## TEXTO PROPORCIONADO
▼▼▼
Probablemente las razones se deban a un mayor grado de íntima identificación. “El árbol de la vida” es más ambiciosa, compacta, filosófica, conceptual, más “pensada” en definitiva; “To the Wonder”, en cambio, se revela más intuitiva, frágil, imperfecta, visceral, sensitiva. Si la anterior llega al hombre descendiendo de lo cósmico y del origen de la vida, aquí desde una escala humana se asciende a ras de tierra —más adecuadas que nunca las figuras en contrapicado— hacia los interrogantes sin respuesta del amor. O, si la metafísica de “El árbol de la vida” se emparenta con la racionalidad de “2001”, diría que la de “To the Wonder” la siento más próxima al lirismo a flor de piel de “Melancolía”.

Desde luego que no me importa en absoluto que la forma de encuadrar y montar ya haya sido explorada por su director en obras anteriores, de la misma manera que nunca dejaré de considerar excepcionales las películas de Ozu por más que siempre cuente lo mismo y de la misma manera (en todo caso, ello podría dar pie a una reflexión de más amplio espectro sobre lo que bien pudiera ser un cambio de paradigma crítico respecto a la autoría, reflejo quizás de nuestros tiempos impacientes: el mantenimiento de unos signos estéticos identificativos, que en los antiguos se valora en términos positivos, parece que en los cineastas en activo tiende a denunciarse rápidamente como estancamiento creativo y autocomplacencia).
▲▲▲
## MATERIAL PROPORCIONADO
▼▼▼
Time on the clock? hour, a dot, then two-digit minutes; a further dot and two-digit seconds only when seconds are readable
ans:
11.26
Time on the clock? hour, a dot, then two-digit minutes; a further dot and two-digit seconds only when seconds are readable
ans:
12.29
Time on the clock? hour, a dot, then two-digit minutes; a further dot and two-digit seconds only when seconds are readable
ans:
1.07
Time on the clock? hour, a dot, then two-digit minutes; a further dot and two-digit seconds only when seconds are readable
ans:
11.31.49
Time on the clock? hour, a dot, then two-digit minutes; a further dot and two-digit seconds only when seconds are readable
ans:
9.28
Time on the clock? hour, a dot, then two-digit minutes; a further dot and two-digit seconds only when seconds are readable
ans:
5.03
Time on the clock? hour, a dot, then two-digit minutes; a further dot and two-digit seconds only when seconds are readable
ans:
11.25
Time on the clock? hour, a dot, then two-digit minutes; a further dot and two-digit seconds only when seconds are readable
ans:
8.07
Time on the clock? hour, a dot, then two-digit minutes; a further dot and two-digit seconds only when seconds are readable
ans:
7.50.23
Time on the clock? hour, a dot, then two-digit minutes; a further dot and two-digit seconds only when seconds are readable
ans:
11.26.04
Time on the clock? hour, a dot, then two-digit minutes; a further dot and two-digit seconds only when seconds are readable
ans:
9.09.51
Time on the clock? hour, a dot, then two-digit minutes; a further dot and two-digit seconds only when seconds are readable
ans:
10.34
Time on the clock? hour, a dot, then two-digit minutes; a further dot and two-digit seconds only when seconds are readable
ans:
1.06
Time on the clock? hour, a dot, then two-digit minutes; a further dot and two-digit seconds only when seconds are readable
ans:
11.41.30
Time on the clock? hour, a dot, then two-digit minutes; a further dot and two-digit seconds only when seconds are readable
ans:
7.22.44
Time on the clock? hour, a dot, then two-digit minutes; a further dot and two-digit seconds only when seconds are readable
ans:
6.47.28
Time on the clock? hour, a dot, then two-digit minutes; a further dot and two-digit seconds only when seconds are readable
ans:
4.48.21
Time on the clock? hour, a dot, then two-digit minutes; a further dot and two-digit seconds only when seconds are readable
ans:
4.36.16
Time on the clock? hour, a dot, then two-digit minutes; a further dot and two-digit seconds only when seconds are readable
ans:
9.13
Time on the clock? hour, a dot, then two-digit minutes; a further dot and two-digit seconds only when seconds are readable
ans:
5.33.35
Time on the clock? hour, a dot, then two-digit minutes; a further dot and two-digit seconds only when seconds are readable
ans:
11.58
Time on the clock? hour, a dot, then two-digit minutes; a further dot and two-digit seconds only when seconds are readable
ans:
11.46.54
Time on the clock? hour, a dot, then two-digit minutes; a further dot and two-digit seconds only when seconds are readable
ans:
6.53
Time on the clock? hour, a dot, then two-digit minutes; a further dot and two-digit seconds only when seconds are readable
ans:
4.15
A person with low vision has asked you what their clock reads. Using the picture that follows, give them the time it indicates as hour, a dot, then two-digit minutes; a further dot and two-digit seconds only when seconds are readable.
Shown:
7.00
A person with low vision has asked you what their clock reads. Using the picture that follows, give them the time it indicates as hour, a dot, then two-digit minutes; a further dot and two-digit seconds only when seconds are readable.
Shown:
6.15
▲▲▲
## TAREAS
A - Traduce al inglés esta oración del texto proporcionado: "Probablemente las razones se deban a un mayor grado de íntima identificación."
B - Reproduce del texto proporcionado el fragmento que empieza con las palabras "Desde luego que" y termina con "creativo y autocomplacencia).".

## RESULTADOS POR TAREA
A - The reasons are probably due to a greater degree of intimate identification.

B -
Desde luego que no me importa en absoluto que la forma de encuadrar y montar ya haya sido explorada por su director en obras anteriores, de la misma manera que nunca dejaré de considerar excepcionales las películas de Ozu por más que siempre cuente lo mismo y de la misma manera (en todo caso, ello podría dar pie a una reflexión de más amplio espectro sobre lo que bien pudiera ser un cambio de paradigma crítico respecto a la autoría, reflejo quizás de nuestros tiempos impacientes: el mantenimiento de unos signos estéticos identificativos, que en los antiguos se valora en términos positivos, parece que en los cineastas en activo tiende a denunciarse rápidamente como estancamiento creativo y autocomplacencia).